Extrait étudié:
__________

Environ 100 pages d’éléments de preuve documentaire ont été déposées en ce qui concerne la capacité des forces de police du Mexique de protéger ses citoyens contre les crimes. La preuve documentaire portait en particulier sur la capacité de l’État à protéger ses citoyens des menaces de violence proférées par les trafiquants de drogue et sur les problèmes particuliers auxquels sont exposées les femmes victimes d’agression sexuelle ou de violence familiale. L’article et les rapports étaient tous très récents : ils avaient été publiés entre mai 2006 et novembre 2008, soit un mois avant l’audience.

 

[26]           Je fais remarquer que le commissaire a bien affirmé dans sa décision qu’il avait lu l’ensemble de la preuve déposée et en avait tenu compte, y compris la preuve qui n’avait pas été expressément mentionnée et qui, selon les demanderesses, n’aurait donc pas été examinée par le commissaire.

 

[27]           Les documents présentés portent sur les sujets suivants : le fait que l’on ne reconnaisse pas suffisamment la violence familiale contre les femmes; que les cartels de la drogue au Mexique seraient responsables de l’écrasement d’un avion transportant des fonctionnaires mexicains participant aux procédures judiciaires contre les trafiquants de drogue; que les Nord-Américains qui veulent partir en vacances évitent le Mexique en raison des dangers posés par le trafic de la drogue; que des personnes que l’on croit liées au trafic de la drogue ont embusqué des membres de la police de l’État et ont fait feu sur eux; que le chef de police de Mexico a démissionné en raison d’allégations de corruption dans les forces de la police; que des têtes tranchées ont été envoyées à un poste de police près de la frontière des États­Unis; que des écoliers à Tijuana ont été traumatisés après avoir vu un endroit où un certain nombre d’hommes avaient été tués par des membres d’un cartel de la drogue; que l’on craint d’être kidnappé au Mexique; que des agents de police ont été arrêtés pour leurs liens avec les cartels de la drogue et que des femmes arrêtées par la police dans le cadre d’une mesure de répression visant les revendeurs faisant affaire dans la rue ont allégué que plusieurs d’entre elles avaient été violées par des agents de police, et d’autres récits semblables.

 

[28]           Bien que tous ces récits, s’ils sont véridiques, soient tragiques, ils ne renvoient pas à la situation personnelle des demanderesses en l’espèce. Ils ne fournissent pas d’élément de preuve portant sur des personnes qui se trouvent dans une situation semblable et qui n’ont pas réussi à obtenir la protection de l’État. Les personnes se trouvant dans une situation semblable dans le présent contexte seraient des femmes qui auraient été harcelées et victimes d’agression sexuelle non perpétrée par des membres de leur famille. En l’espèce, les agressions auraient été perpétrées par des personnes qui seraient des revendeurs de drogue. Rien dans la preuve présentée par les demanderesses ne révèle que les trafiquants de drogue sont à l’abri des enquêtes de la police, malgré leurs efforts visant à intimider les forces de police. En fait, la preuve témoignant des meurtres d’agents de police et de fonctionnaires donne à penser que la police s’attaque aux trafiquants de drogue; autrement, de telles actions ne seraient pas nécessaires. En outre, lorsque les demanderesses se sont adressées à la police à Veracruz, la police n’a pas refusé de les aider (même si les demanderesses remettent en question le caractère adéquat de l’aide), malgré que les personnes dont elles se plaignaient étaient des trafiquants de drogue.

__________

(Éléments d'un jeu de données)
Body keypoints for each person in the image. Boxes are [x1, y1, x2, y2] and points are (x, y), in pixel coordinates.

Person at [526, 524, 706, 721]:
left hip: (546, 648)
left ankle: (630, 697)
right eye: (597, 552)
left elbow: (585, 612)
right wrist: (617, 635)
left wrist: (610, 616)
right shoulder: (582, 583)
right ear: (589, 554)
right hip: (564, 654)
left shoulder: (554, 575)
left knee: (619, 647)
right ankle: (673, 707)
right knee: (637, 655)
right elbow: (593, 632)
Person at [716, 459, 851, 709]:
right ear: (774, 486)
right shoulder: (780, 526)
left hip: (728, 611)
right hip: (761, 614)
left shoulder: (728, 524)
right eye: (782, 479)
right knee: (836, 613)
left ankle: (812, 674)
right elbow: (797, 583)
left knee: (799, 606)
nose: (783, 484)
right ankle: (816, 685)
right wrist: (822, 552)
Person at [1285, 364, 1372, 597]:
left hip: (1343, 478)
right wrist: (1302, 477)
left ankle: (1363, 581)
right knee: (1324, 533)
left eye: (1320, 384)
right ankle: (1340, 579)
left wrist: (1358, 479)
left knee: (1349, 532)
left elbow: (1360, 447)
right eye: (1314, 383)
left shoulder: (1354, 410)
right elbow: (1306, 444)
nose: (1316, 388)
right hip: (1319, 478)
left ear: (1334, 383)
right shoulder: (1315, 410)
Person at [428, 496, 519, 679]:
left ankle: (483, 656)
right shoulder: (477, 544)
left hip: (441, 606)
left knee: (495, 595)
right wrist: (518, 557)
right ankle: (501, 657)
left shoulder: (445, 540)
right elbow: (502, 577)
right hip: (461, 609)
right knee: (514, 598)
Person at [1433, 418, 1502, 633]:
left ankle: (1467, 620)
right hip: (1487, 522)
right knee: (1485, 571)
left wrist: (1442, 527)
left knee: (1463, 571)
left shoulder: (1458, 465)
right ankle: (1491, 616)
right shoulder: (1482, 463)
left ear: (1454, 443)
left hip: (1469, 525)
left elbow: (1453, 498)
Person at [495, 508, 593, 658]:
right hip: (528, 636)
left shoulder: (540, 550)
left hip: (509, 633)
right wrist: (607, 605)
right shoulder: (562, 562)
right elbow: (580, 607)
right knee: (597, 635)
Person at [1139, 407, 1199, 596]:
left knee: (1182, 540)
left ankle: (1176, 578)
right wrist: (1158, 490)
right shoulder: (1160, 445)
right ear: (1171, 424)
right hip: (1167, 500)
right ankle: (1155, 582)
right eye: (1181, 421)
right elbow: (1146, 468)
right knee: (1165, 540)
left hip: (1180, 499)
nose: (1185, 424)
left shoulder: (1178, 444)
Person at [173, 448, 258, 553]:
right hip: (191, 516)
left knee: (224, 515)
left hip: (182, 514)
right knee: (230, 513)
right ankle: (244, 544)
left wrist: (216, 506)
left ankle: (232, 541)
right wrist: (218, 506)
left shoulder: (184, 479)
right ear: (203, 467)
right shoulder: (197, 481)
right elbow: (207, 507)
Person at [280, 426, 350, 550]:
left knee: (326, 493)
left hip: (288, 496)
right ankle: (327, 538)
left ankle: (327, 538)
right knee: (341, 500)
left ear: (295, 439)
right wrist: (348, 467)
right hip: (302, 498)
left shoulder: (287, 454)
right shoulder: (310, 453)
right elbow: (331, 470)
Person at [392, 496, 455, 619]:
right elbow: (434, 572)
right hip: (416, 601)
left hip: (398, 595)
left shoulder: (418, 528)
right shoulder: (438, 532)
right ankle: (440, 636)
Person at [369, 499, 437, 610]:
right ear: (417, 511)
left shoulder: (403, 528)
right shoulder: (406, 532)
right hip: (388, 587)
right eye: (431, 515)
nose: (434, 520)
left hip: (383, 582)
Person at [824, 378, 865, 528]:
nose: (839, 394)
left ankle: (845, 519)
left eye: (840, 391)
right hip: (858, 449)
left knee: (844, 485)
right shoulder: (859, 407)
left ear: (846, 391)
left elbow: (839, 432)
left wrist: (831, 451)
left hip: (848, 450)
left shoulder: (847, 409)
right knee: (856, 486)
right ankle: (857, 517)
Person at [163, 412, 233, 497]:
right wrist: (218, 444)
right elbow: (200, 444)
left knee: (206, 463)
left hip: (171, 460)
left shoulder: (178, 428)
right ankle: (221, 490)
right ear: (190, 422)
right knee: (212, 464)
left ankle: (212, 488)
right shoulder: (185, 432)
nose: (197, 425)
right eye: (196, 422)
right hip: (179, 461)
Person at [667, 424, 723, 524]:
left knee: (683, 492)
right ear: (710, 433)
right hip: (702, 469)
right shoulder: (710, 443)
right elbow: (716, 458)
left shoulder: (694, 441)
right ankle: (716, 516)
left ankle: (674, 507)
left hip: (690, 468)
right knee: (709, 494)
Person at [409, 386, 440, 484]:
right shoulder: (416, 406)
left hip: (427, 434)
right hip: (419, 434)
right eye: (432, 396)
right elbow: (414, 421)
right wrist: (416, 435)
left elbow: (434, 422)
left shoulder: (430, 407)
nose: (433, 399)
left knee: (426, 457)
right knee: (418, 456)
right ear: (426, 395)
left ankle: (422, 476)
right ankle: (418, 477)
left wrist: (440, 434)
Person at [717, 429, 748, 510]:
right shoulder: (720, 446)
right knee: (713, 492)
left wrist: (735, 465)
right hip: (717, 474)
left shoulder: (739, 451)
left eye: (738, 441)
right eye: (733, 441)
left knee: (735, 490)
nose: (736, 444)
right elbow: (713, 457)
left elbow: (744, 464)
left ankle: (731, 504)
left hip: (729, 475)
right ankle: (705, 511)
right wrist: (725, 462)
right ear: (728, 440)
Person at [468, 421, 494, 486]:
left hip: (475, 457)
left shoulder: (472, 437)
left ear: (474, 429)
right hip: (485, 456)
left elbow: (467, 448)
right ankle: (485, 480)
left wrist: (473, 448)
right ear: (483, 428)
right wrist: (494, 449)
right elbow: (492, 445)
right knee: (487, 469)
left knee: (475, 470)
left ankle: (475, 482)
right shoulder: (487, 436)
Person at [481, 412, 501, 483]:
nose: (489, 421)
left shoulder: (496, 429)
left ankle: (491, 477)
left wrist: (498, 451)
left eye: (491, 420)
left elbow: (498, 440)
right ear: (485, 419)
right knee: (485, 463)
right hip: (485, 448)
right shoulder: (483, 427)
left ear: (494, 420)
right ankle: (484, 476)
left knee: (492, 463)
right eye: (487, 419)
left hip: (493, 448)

__________

Série d'exercices:
**1.** Selon l'extrait, pourquoi la preuve des meurtres d'agents de police et de fonctionnaires laisse-t-elle penser que la police s'attaque aux trafiquants de drogue ? Répondez en une à trois phrases.
**2.** Reproduisez sans aucune modification le passage de l'extrait qui va de « Environ 100 pages d’éléments » à « mois avant l’audience. ».

Corrigé des exercices:
**1.** Si la police ne s'attaquait pas aux trafiquants de drogue, de telles actions contre ses agents et contre des fonctionnaires ne seraient pas nécessaires. Ces meurtres indiquent donc que les trafiquants ne sont pas à l'abri des enquêtes de la police.

**2.**
Environ 100 pages d’éléments de preuve documentaire ont été déposées en ce qui concerne la capacité des forces de police du Mexique de protéger ses citoyens contre les crimes. La preuve documentaire portait en particulier sur la capacité de l’État à protéger ses citoyens des menaces de violence proférées par les trafiquants de drogue et sur les problèmes particuliers auxquels sont exposées les femmes victimes d’agression sexuelle ou de violence familiale. L’article et les rapports étaient tous très récents : ils avaient été publiés entre mai 2006 et novembre 2008, soit un mois avant l’audience.